┌─ Input
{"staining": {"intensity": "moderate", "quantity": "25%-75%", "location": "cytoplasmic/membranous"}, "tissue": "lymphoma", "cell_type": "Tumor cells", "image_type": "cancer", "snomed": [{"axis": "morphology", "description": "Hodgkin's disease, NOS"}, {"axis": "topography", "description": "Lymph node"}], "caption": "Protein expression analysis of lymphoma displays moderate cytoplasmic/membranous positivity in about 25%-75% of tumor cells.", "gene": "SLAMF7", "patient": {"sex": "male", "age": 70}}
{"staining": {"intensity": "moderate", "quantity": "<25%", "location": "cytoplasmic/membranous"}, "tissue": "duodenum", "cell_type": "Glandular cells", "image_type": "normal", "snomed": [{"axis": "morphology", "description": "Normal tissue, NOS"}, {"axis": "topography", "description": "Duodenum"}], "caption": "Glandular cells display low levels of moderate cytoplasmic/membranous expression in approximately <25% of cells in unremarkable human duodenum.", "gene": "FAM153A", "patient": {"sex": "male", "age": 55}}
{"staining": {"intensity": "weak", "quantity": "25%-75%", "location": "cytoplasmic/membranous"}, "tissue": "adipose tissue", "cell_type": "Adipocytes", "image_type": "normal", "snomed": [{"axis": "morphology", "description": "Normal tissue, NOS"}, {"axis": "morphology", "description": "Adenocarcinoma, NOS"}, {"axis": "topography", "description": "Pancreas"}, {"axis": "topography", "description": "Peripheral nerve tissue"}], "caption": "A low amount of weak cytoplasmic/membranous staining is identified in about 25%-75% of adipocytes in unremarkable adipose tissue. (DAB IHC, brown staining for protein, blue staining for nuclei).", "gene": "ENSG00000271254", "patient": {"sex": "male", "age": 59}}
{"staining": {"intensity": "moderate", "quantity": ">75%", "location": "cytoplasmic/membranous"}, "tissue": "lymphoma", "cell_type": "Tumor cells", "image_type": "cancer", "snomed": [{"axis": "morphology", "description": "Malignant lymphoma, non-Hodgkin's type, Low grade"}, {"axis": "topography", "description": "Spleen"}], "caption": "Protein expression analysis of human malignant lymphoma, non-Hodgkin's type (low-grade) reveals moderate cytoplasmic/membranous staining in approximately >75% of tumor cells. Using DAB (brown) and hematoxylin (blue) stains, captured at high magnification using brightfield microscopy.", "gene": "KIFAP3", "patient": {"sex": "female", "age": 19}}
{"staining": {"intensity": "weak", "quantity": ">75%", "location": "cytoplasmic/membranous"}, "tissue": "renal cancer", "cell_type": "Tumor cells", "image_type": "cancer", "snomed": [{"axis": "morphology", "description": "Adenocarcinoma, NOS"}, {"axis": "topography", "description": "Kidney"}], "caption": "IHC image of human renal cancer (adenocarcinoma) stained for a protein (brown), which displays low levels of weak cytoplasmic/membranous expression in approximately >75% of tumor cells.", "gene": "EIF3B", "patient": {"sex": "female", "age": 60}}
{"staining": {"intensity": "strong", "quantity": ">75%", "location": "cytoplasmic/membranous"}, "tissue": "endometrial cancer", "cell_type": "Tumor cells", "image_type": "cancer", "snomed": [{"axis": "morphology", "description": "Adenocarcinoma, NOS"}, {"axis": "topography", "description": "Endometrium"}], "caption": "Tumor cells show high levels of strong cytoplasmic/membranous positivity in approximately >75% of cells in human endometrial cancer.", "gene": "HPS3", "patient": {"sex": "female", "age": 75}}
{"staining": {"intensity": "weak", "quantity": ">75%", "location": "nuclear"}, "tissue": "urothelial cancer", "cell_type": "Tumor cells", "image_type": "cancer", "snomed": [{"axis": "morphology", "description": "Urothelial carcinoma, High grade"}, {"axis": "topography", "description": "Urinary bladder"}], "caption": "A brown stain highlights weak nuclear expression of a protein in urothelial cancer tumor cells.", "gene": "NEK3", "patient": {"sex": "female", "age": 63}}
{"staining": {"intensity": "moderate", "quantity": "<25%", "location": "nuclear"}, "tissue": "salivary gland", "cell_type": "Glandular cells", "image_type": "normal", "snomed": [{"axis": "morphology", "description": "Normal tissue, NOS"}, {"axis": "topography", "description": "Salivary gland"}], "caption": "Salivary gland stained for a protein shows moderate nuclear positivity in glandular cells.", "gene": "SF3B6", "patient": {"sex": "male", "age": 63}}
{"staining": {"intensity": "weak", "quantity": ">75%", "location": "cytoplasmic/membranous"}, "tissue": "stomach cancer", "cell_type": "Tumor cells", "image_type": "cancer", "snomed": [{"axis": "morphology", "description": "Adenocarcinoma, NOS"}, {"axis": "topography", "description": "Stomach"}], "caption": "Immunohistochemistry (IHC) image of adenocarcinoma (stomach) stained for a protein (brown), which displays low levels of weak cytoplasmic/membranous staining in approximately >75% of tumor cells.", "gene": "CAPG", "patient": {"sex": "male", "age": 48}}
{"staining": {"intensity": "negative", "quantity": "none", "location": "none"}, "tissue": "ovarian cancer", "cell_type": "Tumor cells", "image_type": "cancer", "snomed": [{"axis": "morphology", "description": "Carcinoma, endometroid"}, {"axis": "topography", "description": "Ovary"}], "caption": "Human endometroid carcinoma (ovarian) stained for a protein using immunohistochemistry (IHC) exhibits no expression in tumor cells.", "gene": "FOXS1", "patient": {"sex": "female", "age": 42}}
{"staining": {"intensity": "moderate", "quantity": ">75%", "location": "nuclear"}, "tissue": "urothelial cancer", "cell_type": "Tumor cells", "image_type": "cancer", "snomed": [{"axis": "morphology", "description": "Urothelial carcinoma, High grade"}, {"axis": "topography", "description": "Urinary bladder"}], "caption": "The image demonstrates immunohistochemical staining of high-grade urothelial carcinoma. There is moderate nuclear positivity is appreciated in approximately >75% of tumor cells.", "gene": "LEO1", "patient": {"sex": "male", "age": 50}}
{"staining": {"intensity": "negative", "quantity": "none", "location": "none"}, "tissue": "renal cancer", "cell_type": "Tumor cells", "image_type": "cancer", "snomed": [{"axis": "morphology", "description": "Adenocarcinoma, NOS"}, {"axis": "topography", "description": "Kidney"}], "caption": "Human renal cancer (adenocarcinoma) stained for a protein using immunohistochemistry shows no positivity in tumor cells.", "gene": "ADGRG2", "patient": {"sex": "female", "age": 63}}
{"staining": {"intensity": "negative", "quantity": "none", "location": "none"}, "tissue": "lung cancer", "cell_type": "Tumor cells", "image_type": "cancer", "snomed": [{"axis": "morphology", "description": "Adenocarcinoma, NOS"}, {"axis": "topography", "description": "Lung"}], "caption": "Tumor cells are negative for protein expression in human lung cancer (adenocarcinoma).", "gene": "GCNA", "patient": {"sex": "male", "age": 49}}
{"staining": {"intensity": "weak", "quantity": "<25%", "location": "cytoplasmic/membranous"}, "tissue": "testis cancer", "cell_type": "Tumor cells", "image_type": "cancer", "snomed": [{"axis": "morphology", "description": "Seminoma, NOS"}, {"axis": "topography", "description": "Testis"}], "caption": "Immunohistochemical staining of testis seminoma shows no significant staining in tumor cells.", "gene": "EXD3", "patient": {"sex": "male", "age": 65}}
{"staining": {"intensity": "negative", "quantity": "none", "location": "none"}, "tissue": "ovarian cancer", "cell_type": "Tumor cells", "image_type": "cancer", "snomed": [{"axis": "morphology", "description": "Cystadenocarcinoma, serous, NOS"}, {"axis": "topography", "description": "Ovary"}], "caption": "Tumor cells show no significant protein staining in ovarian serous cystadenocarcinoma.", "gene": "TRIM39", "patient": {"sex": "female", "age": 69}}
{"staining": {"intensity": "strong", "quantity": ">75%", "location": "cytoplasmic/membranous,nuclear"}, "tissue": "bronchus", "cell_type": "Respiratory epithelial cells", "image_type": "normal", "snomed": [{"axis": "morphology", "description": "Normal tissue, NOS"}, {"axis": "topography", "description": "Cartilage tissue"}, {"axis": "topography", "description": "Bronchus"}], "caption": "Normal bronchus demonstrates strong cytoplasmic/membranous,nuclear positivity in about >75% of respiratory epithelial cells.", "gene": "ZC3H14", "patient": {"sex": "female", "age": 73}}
└─
### Problem description:
Lines from the start of the records through the one containing "cells display low" are what should be retyped, exactly and in full, both ends included.

### Answer box:
{"staining": {"intensity": "moderate", "quantity": "25%-75%", "location": "cytoplasmic/membranous"}, "tissue": "lymphoma", "cell_type": "Tumor cells", "image_type": "cancer", "snomed": [{"axis": "morphology", "description": "Hodgkin's disease, NOS"}, {"axis": "topography", "description": "Lymph node"}], "caption": "Protein expression analysis of lymphoma displays moderate cytoplasmic/membranous positivity in about 25%-75% of tumor cells.", "gene": "SLAMF7", "patient": {"sex": "male", "age": 70}}
{"staining": {"intensity": "moderate", "quantity": "<25%", "location": "cytoplasmic/membranous"}, "tissue": "duodenum", "cell_type": "Glandular cells", "image_type": "normal", "snomed": [{"axis": "morphology", "description": "Normal tissue, NOS"}, {"axis": "topography", "description": "Duodenum"}], "caption": "Glandular cells display low levels of moderate cytoplasmic/membranous expression in approximately <25% of cells in unremarkable human duodenum.", "gene": "FAM153A", "patient": {"sex": "male", "age": 55}}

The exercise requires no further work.